What needs to be done: Write a continuation of the comment thread below about Centro, bus riding, and inflation, picking up from where it stops.

Source text:
_ _ _ _ _ _ _

  2. Ellen

    I wonder if Centro feels that their ridership (ie, the less affluent) don’t “need” the best website.

    As for the delay… I know all too well how that happens even when you have something budgeted. But way too many people don’t grasp that by the time you’ve spent 3 years hashing out a single design for your new website, you should have already gone through two redesigns already.

    A PS to my post… actually riding the bus only saves you on fuel when the price of fuel reaches a certain point, and by then, the fares usually rise too. But if you’ve got a bit of money tied up in coins, might as well use them as fare. Plus, the less you drive your car, the less wear and tear you put on it, so those are potential maintenance costs. This probably makes more sense over the long term – and I just can’t see myself living the bus life again because the buses only show up out here at ungodly hours. But once a week is a good start to ease in to it, to get back into discipline. Sadly most Americans don’t know what’s coming because even if they are conscious of the economy, they are probably only reading the deeply dishonest, happy-happy-joy-joy tripe that the media is publishing, which is “news” tailored to make hedge fund investors happy (and oblivious). You won’t be reading any financial analysis that ordinary people need to know right now.

  3. Robinia

    Easier to think about– and read about– inflation than Ellen’s comment might make it seem. You just have to know where to look. Here is today’s post from my favorite economics blog:

    Two Headlines, One Policy Instrument

    Think these are mutually exclusive?

    * Bernanke warns on risks of higher inflation, Financial Times
    * Fed Chairman Says Economy Likely to Slow, NY Times

    The Fed did say the inflation and recession risks were balanced after its last rate setting meeting. We are currently experiencing both negative demand shocks (through housing) and negative supply shocks (through oil prices) of uncertain duration and magnitude. While these both tend to slow output, they have different effects on inflation and call for different policy responses. Fun times at the Fed.

  4. Steve Balogh

    It’s like their backwards ad campaign, Centro is Excellence! What ever that means. How about jumping on the environmental bandwagon, or at least the gas price meme.
_ _ _ _ _ _ _
Supplied information:
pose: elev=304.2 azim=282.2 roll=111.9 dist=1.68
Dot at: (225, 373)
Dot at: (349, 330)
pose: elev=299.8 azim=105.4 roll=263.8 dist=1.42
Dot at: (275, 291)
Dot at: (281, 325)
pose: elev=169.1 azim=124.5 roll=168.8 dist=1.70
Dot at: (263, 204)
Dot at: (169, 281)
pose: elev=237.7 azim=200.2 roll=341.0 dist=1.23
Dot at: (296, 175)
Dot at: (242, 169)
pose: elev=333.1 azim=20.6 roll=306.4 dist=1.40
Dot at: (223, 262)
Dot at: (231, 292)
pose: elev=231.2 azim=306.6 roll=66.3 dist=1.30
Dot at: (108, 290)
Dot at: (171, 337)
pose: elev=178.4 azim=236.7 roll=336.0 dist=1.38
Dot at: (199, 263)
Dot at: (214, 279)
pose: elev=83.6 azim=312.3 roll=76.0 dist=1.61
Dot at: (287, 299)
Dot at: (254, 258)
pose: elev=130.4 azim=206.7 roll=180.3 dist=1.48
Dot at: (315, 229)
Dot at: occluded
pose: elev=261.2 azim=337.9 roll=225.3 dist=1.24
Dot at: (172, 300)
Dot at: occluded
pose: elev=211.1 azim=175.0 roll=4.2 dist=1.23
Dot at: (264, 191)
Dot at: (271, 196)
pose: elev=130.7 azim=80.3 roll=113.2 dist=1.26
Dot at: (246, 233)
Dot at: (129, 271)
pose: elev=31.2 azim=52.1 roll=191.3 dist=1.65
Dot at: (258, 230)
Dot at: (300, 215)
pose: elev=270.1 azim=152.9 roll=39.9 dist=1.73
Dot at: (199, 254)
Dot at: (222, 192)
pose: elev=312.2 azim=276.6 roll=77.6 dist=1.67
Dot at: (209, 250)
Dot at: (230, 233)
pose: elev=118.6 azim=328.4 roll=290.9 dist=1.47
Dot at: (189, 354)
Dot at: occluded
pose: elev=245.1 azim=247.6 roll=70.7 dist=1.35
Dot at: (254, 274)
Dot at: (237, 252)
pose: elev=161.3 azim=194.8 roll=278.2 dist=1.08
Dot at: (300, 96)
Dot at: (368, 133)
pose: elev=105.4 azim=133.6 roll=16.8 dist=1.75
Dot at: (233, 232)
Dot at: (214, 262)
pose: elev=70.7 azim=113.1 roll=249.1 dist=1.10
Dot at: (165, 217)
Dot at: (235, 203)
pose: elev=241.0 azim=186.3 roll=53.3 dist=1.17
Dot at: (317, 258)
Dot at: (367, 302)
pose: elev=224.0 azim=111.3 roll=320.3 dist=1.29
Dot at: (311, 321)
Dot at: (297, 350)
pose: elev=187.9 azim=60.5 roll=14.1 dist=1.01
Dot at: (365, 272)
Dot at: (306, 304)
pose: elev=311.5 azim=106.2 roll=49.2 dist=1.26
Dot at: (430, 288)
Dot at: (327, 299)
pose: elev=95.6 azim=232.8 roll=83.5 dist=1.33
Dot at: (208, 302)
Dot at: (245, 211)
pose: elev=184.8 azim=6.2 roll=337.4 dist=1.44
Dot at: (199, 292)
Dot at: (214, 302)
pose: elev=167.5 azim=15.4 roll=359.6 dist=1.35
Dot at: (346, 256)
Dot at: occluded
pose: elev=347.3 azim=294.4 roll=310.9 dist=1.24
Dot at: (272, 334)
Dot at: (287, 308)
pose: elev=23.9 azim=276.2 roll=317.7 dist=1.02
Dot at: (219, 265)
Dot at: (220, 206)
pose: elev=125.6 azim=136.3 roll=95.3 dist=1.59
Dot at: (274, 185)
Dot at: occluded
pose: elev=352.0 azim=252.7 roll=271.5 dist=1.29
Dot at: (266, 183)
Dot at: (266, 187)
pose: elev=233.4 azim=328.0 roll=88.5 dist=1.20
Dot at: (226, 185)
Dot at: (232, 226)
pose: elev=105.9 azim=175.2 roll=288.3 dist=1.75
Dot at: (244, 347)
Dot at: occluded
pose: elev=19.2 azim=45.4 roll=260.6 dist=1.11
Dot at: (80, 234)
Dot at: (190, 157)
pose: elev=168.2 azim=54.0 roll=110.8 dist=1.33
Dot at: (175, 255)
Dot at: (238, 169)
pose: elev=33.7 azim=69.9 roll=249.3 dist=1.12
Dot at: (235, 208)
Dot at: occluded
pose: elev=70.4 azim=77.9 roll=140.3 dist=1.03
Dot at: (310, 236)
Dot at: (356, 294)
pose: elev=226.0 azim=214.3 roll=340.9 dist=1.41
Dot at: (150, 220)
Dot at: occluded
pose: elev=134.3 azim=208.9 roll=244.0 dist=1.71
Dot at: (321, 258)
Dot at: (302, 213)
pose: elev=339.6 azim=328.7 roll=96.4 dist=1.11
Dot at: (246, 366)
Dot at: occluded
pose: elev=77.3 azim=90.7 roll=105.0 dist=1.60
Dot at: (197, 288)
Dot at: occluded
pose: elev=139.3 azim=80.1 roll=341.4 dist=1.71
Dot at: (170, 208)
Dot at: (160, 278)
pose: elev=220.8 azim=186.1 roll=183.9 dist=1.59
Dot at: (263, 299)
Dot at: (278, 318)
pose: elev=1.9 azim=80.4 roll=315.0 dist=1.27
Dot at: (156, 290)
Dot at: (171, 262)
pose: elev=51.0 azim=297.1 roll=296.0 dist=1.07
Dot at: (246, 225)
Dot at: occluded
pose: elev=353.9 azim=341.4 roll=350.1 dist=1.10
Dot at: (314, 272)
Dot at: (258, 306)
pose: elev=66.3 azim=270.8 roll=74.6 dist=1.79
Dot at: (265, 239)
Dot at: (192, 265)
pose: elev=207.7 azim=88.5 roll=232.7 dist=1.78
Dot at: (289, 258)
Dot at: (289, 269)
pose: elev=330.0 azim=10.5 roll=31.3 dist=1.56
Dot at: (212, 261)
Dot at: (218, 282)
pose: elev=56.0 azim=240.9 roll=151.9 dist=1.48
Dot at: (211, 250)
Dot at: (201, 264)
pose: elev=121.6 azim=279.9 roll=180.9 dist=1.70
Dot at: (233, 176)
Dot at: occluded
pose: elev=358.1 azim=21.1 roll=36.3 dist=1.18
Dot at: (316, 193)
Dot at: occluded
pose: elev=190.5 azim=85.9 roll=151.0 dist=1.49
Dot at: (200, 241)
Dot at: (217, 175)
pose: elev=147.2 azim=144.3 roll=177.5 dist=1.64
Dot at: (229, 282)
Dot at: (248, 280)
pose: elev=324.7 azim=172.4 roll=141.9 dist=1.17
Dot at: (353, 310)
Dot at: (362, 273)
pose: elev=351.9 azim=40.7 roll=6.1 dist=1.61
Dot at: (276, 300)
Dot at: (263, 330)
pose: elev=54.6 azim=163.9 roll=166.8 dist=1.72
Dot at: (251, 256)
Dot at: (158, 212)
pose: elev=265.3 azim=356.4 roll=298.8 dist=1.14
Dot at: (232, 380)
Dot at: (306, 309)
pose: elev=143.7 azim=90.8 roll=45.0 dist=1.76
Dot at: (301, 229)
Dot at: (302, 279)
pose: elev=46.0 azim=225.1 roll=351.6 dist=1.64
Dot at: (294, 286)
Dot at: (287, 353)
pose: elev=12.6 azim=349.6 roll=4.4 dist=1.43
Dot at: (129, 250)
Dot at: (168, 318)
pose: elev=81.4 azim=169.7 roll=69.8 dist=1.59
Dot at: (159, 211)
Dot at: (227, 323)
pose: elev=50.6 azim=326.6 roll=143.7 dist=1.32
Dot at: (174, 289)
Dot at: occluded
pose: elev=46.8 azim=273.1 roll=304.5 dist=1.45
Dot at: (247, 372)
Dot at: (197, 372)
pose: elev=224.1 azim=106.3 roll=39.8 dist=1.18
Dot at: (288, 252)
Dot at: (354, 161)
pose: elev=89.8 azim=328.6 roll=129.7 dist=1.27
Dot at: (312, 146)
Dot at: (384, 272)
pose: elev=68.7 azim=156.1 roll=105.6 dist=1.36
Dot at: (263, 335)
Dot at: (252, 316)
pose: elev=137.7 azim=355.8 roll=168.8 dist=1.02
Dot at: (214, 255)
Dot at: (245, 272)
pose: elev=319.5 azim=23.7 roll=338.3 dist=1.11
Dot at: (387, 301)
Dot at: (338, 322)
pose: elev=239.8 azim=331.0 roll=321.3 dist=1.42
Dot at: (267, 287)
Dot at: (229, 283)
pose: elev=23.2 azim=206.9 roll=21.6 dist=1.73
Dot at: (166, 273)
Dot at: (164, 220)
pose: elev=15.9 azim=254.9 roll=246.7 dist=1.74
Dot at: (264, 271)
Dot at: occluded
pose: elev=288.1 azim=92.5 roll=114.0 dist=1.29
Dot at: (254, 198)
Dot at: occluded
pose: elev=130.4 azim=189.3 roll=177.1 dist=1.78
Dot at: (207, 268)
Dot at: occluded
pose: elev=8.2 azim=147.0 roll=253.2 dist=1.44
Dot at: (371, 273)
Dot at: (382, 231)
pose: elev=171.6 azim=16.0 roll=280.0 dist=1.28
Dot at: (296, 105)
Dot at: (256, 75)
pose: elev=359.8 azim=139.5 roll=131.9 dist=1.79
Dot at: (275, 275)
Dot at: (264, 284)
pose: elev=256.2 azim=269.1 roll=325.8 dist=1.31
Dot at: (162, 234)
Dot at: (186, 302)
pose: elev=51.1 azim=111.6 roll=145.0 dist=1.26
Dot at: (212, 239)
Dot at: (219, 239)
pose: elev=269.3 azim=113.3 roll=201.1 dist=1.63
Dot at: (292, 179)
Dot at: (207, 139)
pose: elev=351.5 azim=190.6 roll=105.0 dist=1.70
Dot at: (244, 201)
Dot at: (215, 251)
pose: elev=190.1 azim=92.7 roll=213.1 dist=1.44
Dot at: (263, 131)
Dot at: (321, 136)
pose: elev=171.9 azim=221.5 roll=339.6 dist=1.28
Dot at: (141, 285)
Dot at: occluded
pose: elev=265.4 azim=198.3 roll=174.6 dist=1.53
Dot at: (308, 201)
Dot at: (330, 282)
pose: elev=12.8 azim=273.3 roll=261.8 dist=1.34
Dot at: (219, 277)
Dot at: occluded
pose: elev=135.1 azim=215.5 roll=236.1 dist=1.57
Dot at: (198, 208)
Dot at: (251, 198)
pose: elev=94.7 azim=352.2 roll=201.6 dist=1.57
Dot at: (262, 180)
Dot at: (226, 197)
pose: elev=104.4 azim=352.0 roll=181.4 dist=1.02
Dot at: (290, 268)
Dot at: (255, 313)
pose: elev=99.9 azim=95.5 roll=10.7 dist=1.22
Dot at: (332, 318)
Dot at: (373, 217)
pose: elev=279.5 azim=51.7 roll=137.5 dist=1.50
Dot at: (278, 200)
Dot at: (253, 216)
_ _ _ _ _ _ _
Exercise result:
    Bus > Carpool > Single Passenger Car

    Centro, the “greenest” option. Save Money, Save the Planet.

    Something simple, to the point.

    or how about this:

    Centro: You know what’s more “green” than a multi-million dollar Platinum LEED certified 1000 room hotel and shopping center?

    Riding the bus.

    (I like the second one better…)

    My wife takes the express bus. She enjoys her time going to work. However, Centro needs to expand it’s after work schedule to get people home.

  5. Ellen

    Robinia, another link I find informative (although honestly most of it is Greek to me) is – This is mainly about the housing-based economy and how it’s imploding, but lots of interesting info in there.

    Although I am financially illiterate (in terms of investing… I only know about savings accounts, CDs, my retirement account and, uh… compound interest), I aspire to invest someday. Preferably when the current diseased investment universe has collapsed in on itself and little people can play again.

    Steve: Your comment reminds me of something that bugs me about all this green marketing. Why aren’t businesses in Syracuse COMPETING with each other to be the greenest? What’s with all this “cooperation” and “partnership”? Let’s have some competition in the name of these higher ideals. I bet there would be a lot fewer unholy alliances offering pies in the sky.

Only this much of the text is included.